The same idea holds true for nimbyism. The most recent example of “not in my backyard” is coming from a group of Amherst residents who want to slow down the approval process for a much-needed affordable housing project at 132 Northampton Road, near Route 9.

“We are not saying ‘not in our backyard...’” about 50 residents wrote in a letter to the Town Council urging the council’s Finance Committee to temporarily put off a recommendation to borrow $500,000 from the Community Preservation Act account to support the single-room occupancy project.

But that’s exactly what these residents are saying. They don’t want this project in their backyard, but instead of saying that, they use health and safety concerns for both the tenants and residents who live nearby, primarily centered around “a large number of single people, mostly men, with a history of SUDs (substance-use disorders) and mental health problems in one building,” according to a seven-page letter outlining their concerns.

The letter also outlines traffic-related concerns — a common NIMBY argument — and lists other worries related to the welfare and safety of tenants because of the site’s location, and whether Amherst College will continue to allow the public to use the nearby Pratt/Gooding Field complex.

Neighbors call for Valley CDC to cut the project in half, particularly for tenants with a history of substance use and mental health disorders; provide live-in, 24-hour management; tailor the units toward families instead of single people; and consider placing it in a commercial or more urban district.

The upshot of these requests is essentially that the neighbors support public housing, but just not next to them.

While it’s true the single-room occupancy project being proposed by Valley Community Development Corporation will mean new neighbors for these residents, it’s a leap to think this project will bring crime, violence and undesirable behavior to a roughly 1-acre site within a half-mile of town center.

The proposed building would provide apartments for 28 low-income individuals — the majority of whom will be employed and earn moderate incomes.

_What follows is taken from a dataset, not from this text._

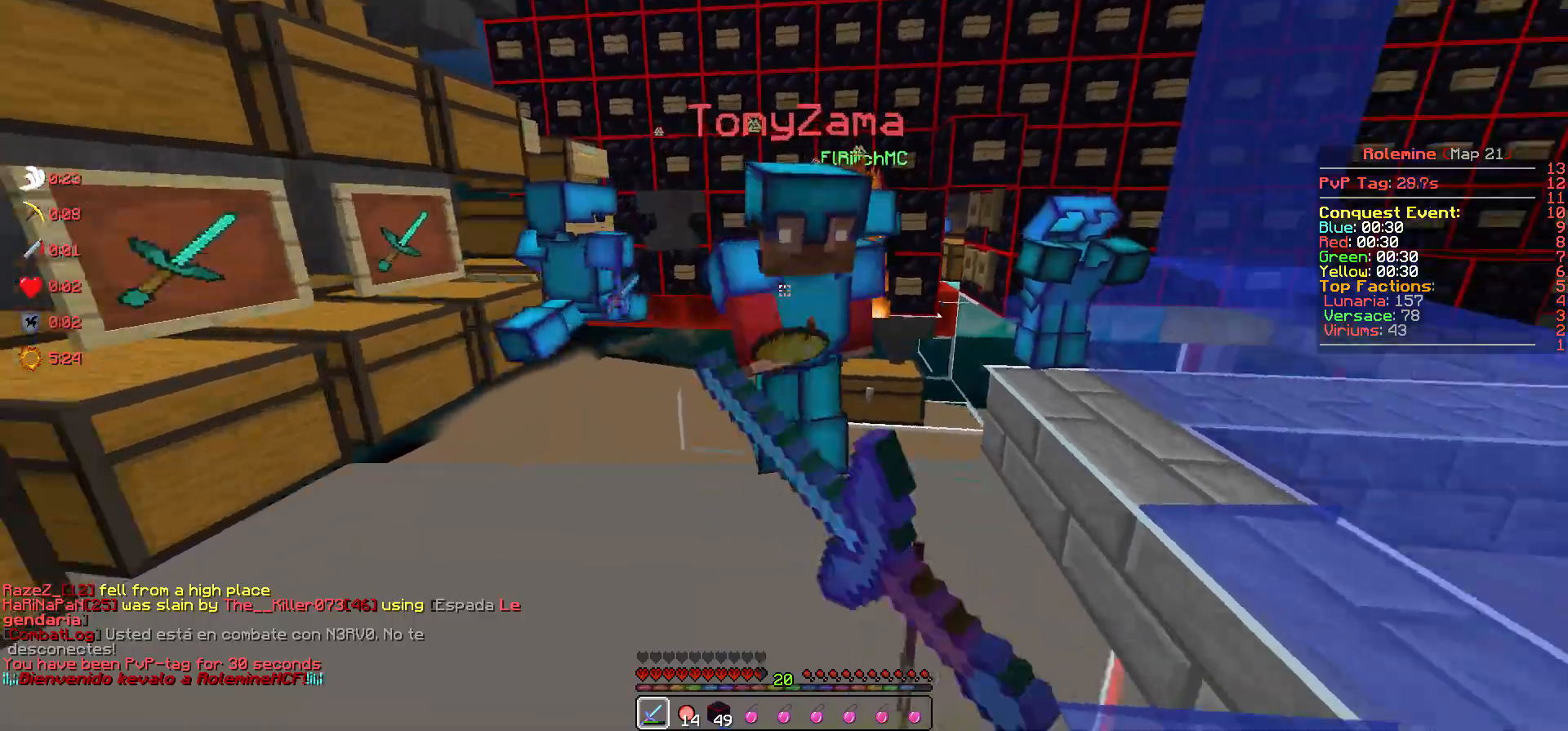
{"keys": ["d"], "events": [[17, "d", "down"], [150, "d", "up"], [267, "w", "up"], [317, "d", "down"]]}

Here’s the breakdown of who will live in the small studio apartments that average 240 square feet in size: 10 studios will have a homeless preference and an income cap of $18,650 a year; eight units will be rented to people with an income cap of $31,050; another eight will go to people with an income cap of $49,700; and two units will be for tenants from the Department of Mental Health with an income cap at $18,650.

Like similar projects in other communities, Valley CDC doesn’t take anyone who walks through the door. Tenants are screened and must meet certain criteria. In a response to neighborhood concerns, Valley CDC argues that neighbors are relying on profiling by “ascribing characteristics to individuals because they belong to a group,” such as low income, homeless, and having a mental health disability.

We agree. One major flaw in the neighbors’ research is they don’t give Valley CDC credit for its track record in the communities it serves — Amherst, Northampton, Easthampton and Hadley. The agency has developed 224 units of affordable housing, including 53 SRO and enhanced SRO units.

The nonprofit says it has operated similar housing for three decades without any incident of violence to neighbors. Two of these properties are in Northampton, next to the Bridge Street Elementary School playground and the Smith College athletic area.

The organization is arguably the biggest producer of affordable housing that helps vulnerable people secure shelter. Not only is the nonprofit the type of developer that Amherst should partner with, this project checks the boxes on many of the town’s identified housing needs. We can’t see the benefit in delaying a funding vote.

Amherst currently has zero affordable studio apartments with support services in town. This critical piece of the housing puzzle would meet a top goal of the town’s community development strategy, which was last updated in 2018 and posted on the town’s website.

The Northampton Road site is an ideal spot, located close to Pioneer Valley Transit Authority bus stop and within walking distance to a populated downtown area where residents can shop and visit many of the types of support services that will come with living in the SRO building.

The town should advance Valley CDC’s CPA request this summer, following a community discussion scheduled for June 24. Many concerns can be addressed and discussed through the permitting process in the coming months, but this project fills a major need in Amherst and shoul d move ahead.